In terms of billing structures, ultimately it comes down to what the client wants. We don’t have our own counsel as the advisor, we work with our clients’ counsel, and from our personal perspective, we’re agnostic as to what the fee structure should be. From a client perspective, if you can have a cap fee structure, that may be helpful. But the assumptions behind that cap structure may not prove to be born out in reality, and you find that cap isn’t really a cap, you get to it and you keep going.
We might have a firm accruing fees at a discounted rate. It’s also helpful if a firm can accrue the fees but defer the billing.
Let’s talk about your vision for the future of your operations in Mexico.
We’re not looking to expand into other sectors at the moment. We do some oil and gas deals, but not that many, probably less than 5% I would say are oil and gas, and the majority are focused on mining. We’re keen to do more deals in Mexico, though I think some parts of the country have challenges, security issues at the moment, which is giving some of the mining companies headaches.
I think we’re probably more affected, and the industry overall is more affected, by what’s happening in the equity markets. Either the metals prices don’t make these projects economic, or the equity markets are depressed if they don’t have funds to get projects to the point where they can be readily financed by debt.
Getting projects to a point where they are suited for project finance is a key part of what we do, but then there is executing on financing with lenders.

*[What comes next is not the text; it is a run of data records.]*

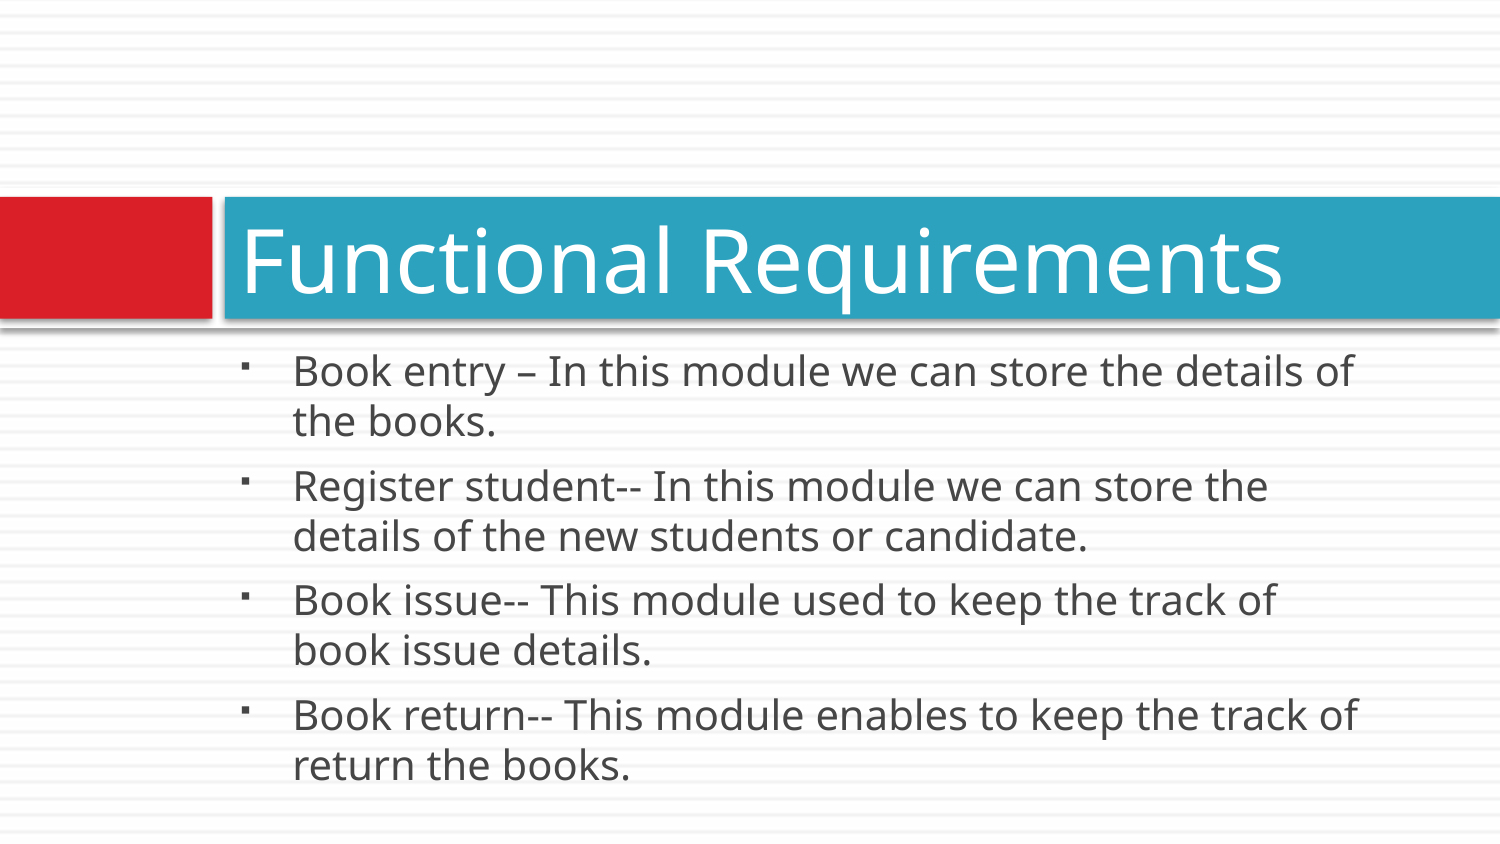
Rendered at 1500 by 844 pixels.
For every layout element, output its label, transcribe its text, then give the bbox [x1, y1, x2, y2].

list Book entry – In this module we can store the details of the books. Register student-- In this module we can store the details of the new students or candidate. Book issue-- This module used to keep the track of book issue details. Book return-- This module enables to keep the track of return the books. [225, 337, 1394, 544]
title Functional Requirements [225, 196, 1475, 319]
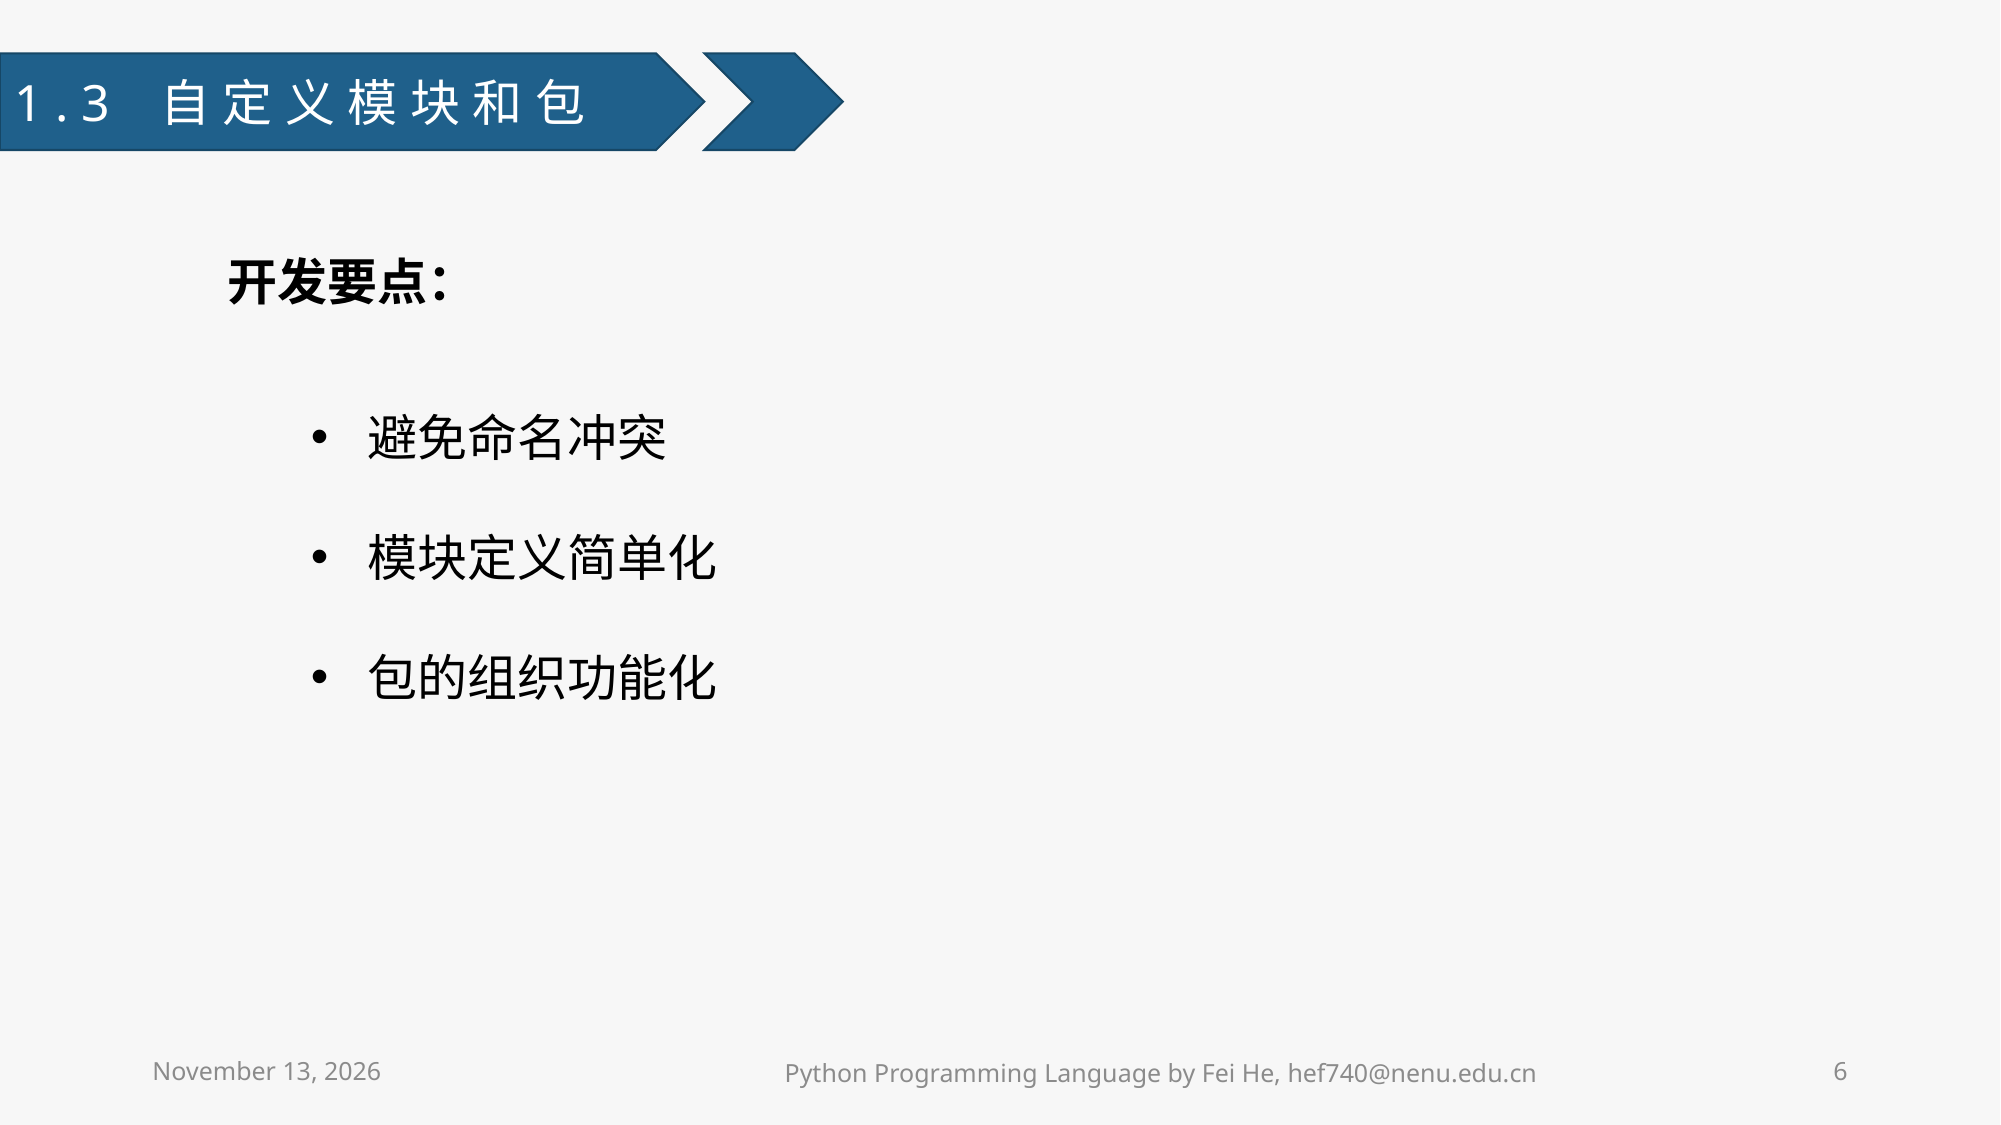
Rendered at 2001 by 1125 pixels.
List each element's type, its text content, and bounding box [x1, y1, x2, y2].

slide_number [137, 1042, 588, 1103]
slide_number 6 [1660, 1042, 1863, 1103]
text_box 开发要点： [212, 213, 1534, 348]
footer Python Programming Language by Fei He, hef740@nenu.edu.cn [662, 1042, 1660, 1103]
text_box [0, 53, 843, 150]
text_box 避免命名冲突 模块定义简单化 包的组织功能化 [296, 339, 1748, 794]
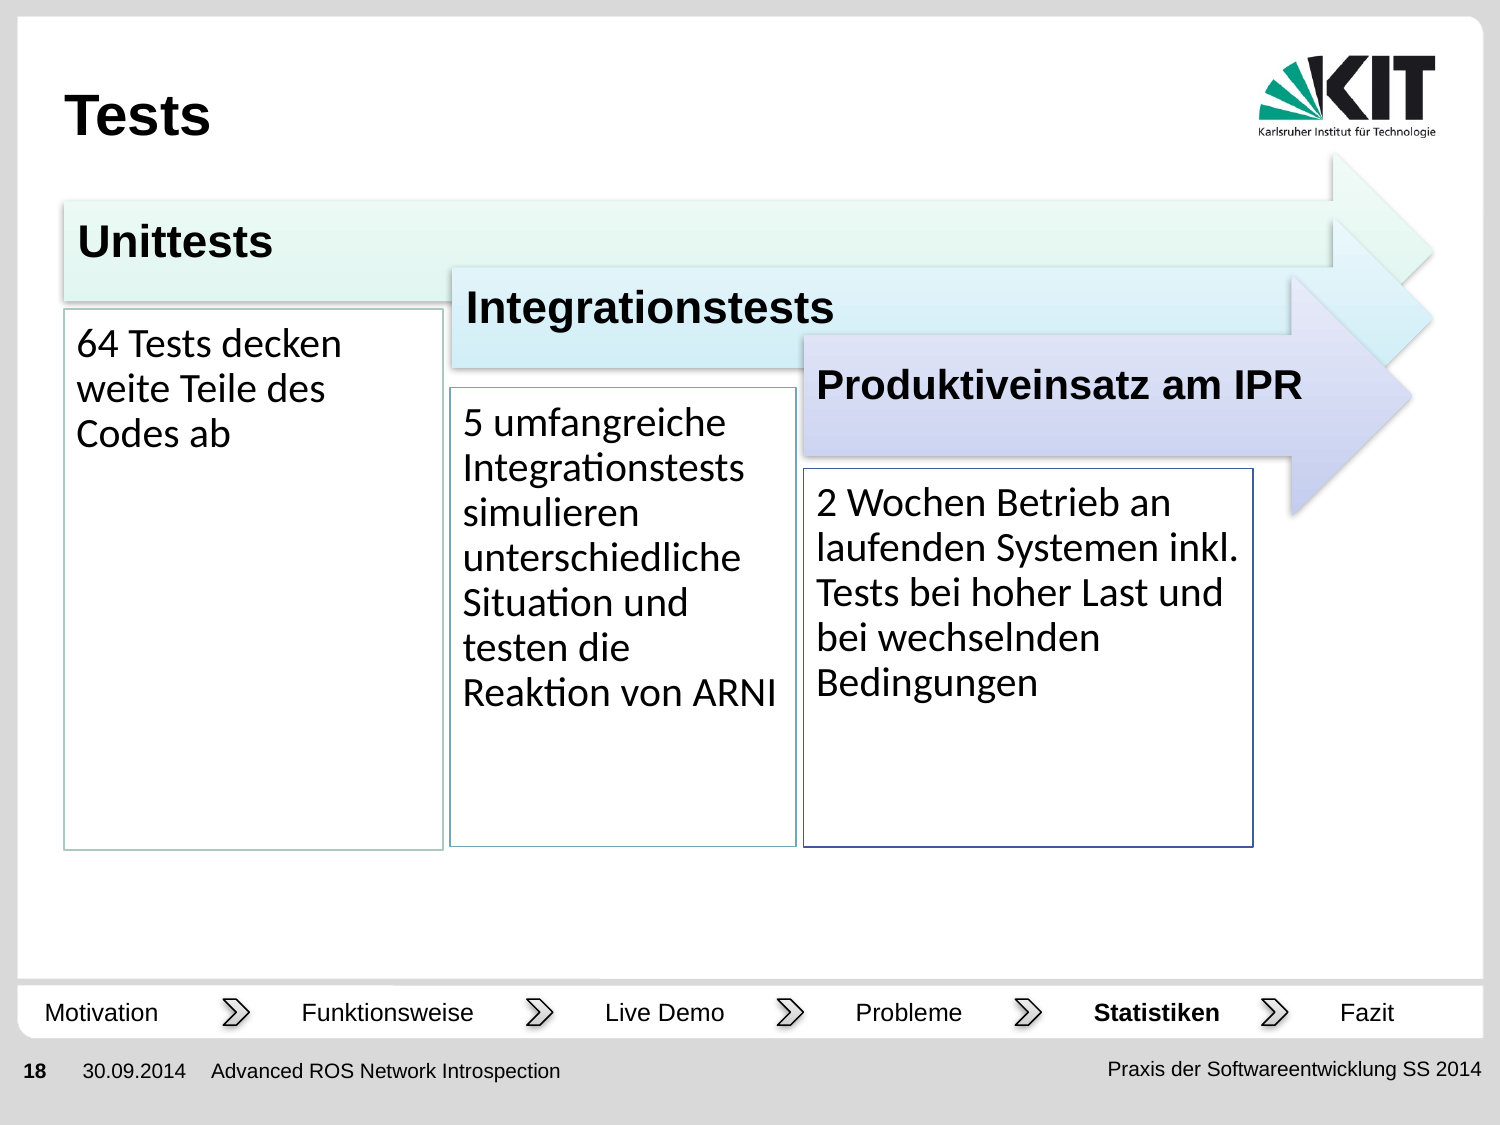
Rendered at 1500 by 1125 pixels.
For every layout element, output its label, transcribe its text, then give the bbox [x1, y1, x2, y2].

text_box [3, 981, 1493, 1036]
footer Advanced ROS Network Introspection [211, 1056, 957, 1117]
picture [0, 0, 1500, 1125]
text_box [63, 54, 1434, 914]
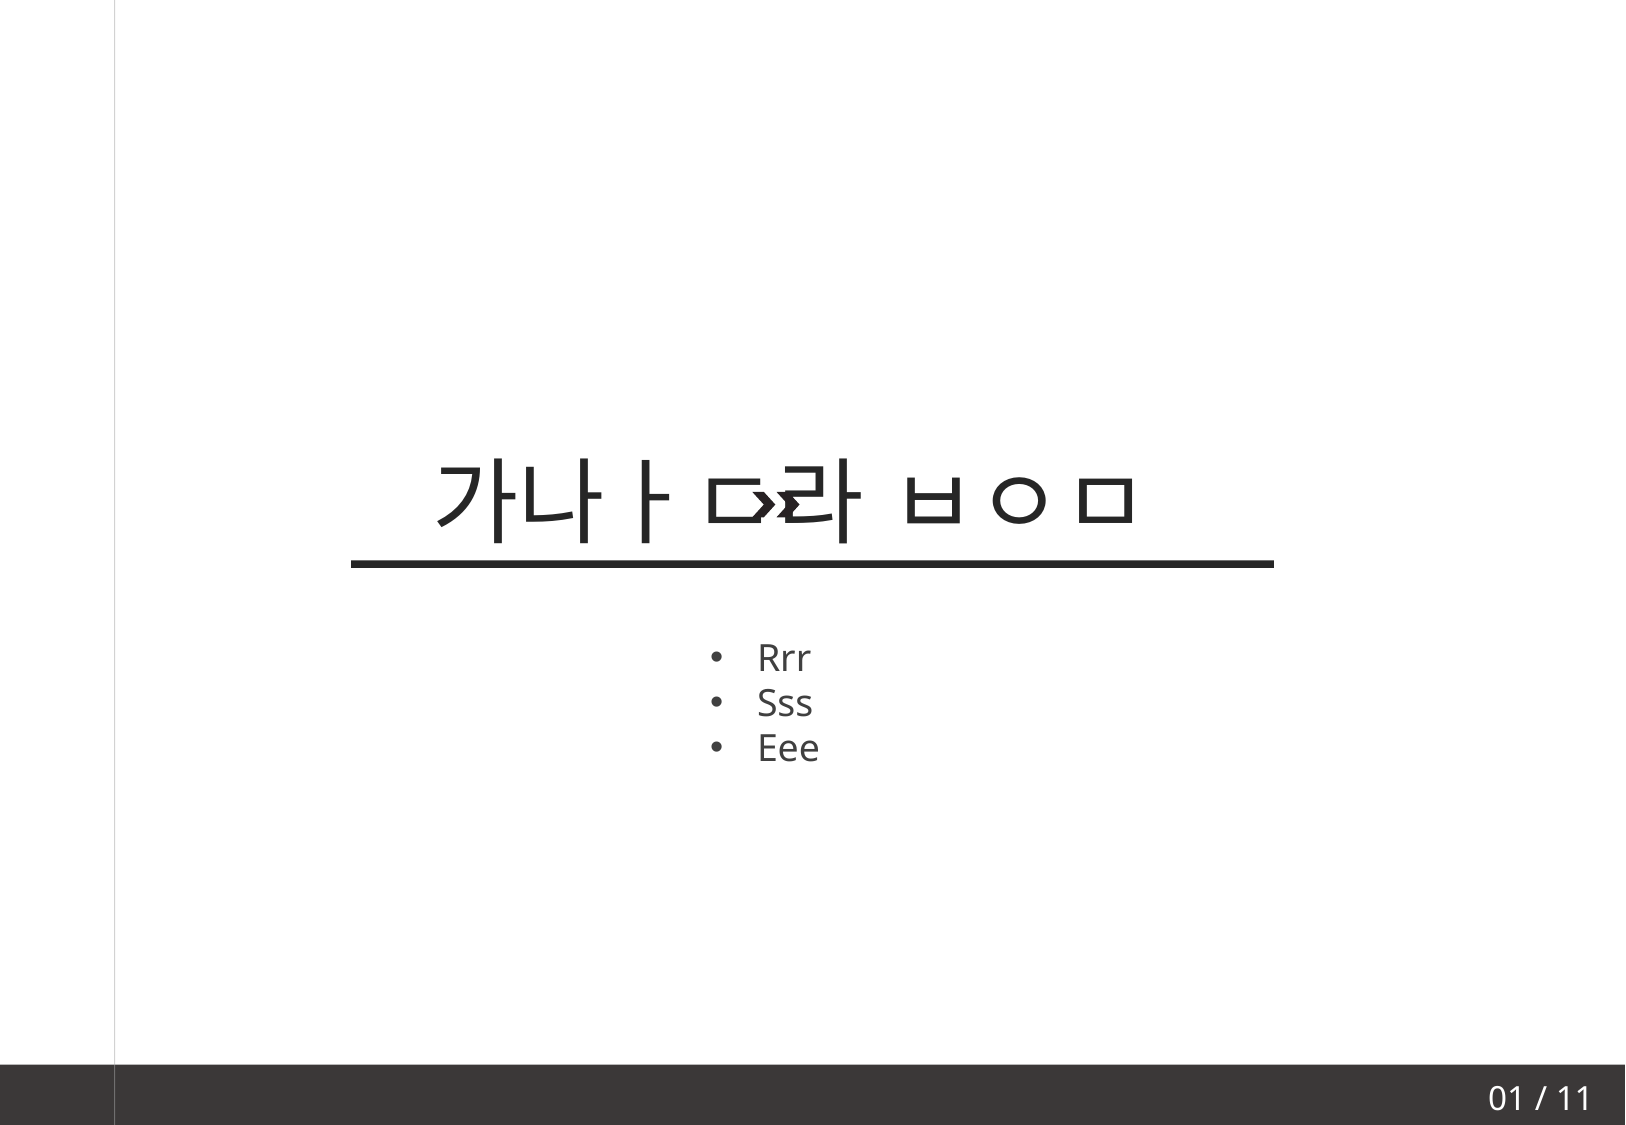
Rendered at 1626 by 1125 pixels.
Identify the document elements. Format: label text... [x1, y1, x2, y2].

When the equity markets are pretty weak, particularly for junior mining companies in markets in Toronto, London and Australia, that inevitably has an impact on the development timeframes.
George Pyper has been advising and financing Natural Resources companies and projects for over fifteen years. Prior to joining Endeavour in 2008, he was at Rothschild based in London, Denver and Sydney. His experience at Endeavour and Rothschild has been primarily mining sector transactions including JV/partnering assignments, offtake negotiation, and a range of syndicated and bilateral structured and project debt facilities and commodity linked financial products.